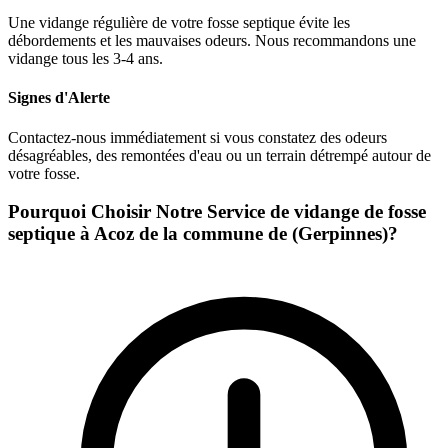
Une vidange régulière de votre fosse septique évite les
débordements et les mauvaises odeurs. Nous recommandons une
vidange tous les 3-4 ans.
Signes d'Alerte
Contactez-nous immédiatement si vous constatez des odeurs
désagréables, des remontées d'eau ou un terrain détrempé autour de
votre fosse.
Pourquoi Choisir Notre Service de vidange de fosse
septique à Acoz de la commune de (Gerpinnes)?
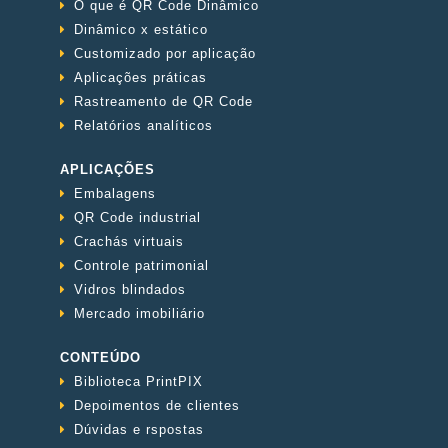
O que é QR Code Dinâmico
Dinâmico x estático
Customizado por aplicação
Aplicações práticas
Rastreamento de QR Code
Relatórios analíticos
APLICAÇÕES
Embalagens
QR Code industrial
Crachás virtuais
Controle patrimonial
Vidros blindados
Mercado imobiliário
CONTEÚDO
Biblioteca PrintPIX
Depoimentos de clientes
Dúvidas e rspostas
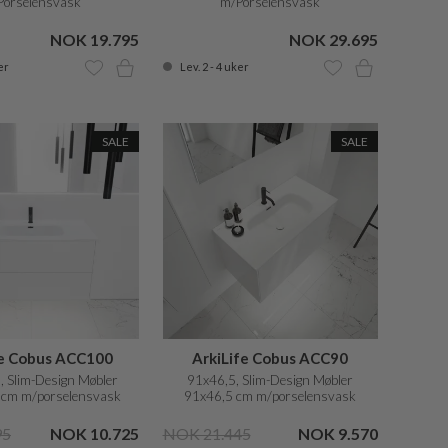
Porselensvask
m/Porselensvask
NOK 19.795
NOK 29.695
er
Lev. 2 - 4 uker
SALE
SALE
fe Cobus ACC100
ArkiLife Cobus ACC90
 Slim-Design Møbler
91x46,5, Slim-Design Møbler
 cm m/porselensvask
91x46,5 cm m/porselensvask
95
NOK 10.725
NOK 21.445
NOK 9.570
= = = = =
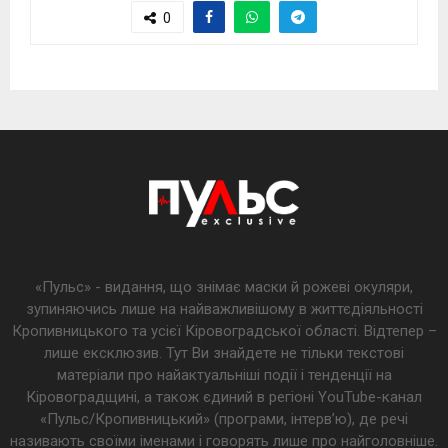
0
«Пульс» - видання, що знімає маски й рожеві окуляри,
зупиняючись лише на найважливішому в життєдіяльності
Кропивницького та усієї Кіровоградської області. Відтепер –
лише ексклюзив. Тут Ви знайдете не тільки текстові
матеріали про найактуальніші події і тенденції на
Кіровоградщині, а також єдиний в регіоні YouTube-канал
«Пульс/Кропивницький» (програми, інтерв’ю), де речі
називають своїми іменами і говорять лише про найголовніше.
= = = = =
**WHAT IS REQUIRED**
Write out exactly the lines above from the line with "Une vidange régulière" through the line with "Pourquoi Choisir Notre", both of them included, and leave out all other lines.

**RESPONSE TO THE EXERCISE**
Une vidange régulière de votre fosse septique évite les
débordements et les mauvaises odeurs. Nous recommandons une
vidange tous les 3-4 ans.
Signes d'Alerte
Contactez-nous immédiatement si vous constatez des odeurs
désagréables, des remontées d'eau ou un terrain détrempé autour de
votre fosse.
Pourquoi Choisir Notre Service de vidange de fosse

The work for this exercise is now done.